Apakah ada negosiasi atau perembukan yang mengakibatkan perubahan isu dan lokasi demo? Apakah ada yang masuk angin? Atau para disainer dan perancang serta pendukung demo ada yang tidak sepakat, lalu ada yang mundur? Adakah intervensi atau penyusupan dari pihak lain? Semua pertanyaan ini layak dilontarkan untuk bisa menjawab perubahan tersebut.

Sejak selesainya demo tersebut dan peserta membubarkan diri, maka berita hangat berpindah ke pengeroyokan Dosen Ade Armando. Wajah Ade Armando yang kena bogem mentah dan sangat tidak manusiawi menjadi pemandangan yang seru di media, baik media konvensional maupun media sosial. Ade Armando tiba-tiba menjadi topik yang menggema dan dibahas dimana-mana. Ade Armando seakan menjadi primadona panggung demo mahasiswa tersebut. Lho!

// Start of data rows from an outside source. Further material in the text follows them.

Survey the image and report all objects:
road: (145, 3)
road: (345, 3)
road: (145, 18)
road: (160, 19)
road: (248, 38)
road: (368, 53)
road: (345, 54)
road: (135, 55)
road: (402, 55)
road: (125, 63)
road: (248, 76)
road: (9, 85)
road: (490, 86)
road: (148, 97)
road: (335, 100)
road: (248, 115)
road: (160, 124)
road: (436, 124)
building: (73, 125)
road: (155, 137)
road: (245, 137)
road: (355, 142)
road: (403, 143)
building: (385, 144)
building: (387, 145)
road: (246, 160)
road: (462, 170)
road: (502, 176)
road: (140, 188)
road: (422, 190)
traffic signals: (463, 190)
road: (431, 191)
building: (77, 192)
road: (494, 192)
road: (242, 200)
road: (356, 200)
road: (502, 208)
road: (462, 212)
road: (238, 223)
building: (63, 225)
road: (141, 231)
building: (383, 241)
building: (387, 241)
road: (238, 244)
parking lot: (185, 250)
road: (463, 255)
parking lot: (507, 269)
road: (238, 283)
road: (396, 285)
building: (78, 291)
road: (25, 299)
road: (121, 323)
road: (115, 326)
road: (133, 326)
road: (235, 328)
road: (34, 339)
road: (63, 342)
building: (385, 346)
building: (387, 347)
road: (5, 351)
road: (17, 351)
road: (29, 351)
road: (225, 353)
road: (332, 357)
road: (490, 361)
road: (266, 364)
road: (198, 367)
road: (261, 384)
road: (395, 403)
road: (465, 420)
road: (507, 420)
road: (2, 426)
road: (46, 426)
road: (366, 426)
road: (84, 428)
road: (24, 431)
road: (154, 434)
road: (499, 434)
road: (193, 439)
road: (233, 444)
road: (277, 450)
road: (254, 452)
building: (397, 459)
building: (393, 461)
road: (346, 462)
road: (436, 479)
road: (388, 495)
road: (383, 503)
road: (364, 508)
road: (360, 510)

Demo ini kan panggungnya mahasiswa, kok pak dosen yang menjadi primadonanya? Biasanya dalam setiap panggung pertunjukan, selalu menghadirkan satu primadona untuk menarik perhatian orang terhadap pertunjukan tersebut. Sang primadona adalah pilihan dari panitia pertunjukan. Bukan orang lain atau bintang lain. Semuanya harus sesuai dengan tujuan pengadaan panggung pertunjukan tersebut.

Untuk konteks demo mahasiswa ini dan demo lainnya, biasanya selalu diminta ada primadona untuk memberikan orasi yang diharapkan bisa menjadi magnet dalam demo yang dapat  menjadi sumber berita dari panggung demo tersebut. Jika masih kita ingat demo berjilid-jilid dulu ketika Pilkada DKI Jakarta selalu ada tokoh yang menjadi primadona.

Adakah primadona yang dipersiapkan untuk demo mahasiswa 11 April? Apakah dalam rancangan demo dengan penyusunan korlap dan panduannya belum diatur siapa orator dan primadonanya? Kalau sudah diatur, kenapa bisa kecolongan? Kenapa berita pengeroyokan Dosen Ade Armando menjadi topik hangat dan berita panas yang mengalahkan berita tentang tuntutan mahasiswa?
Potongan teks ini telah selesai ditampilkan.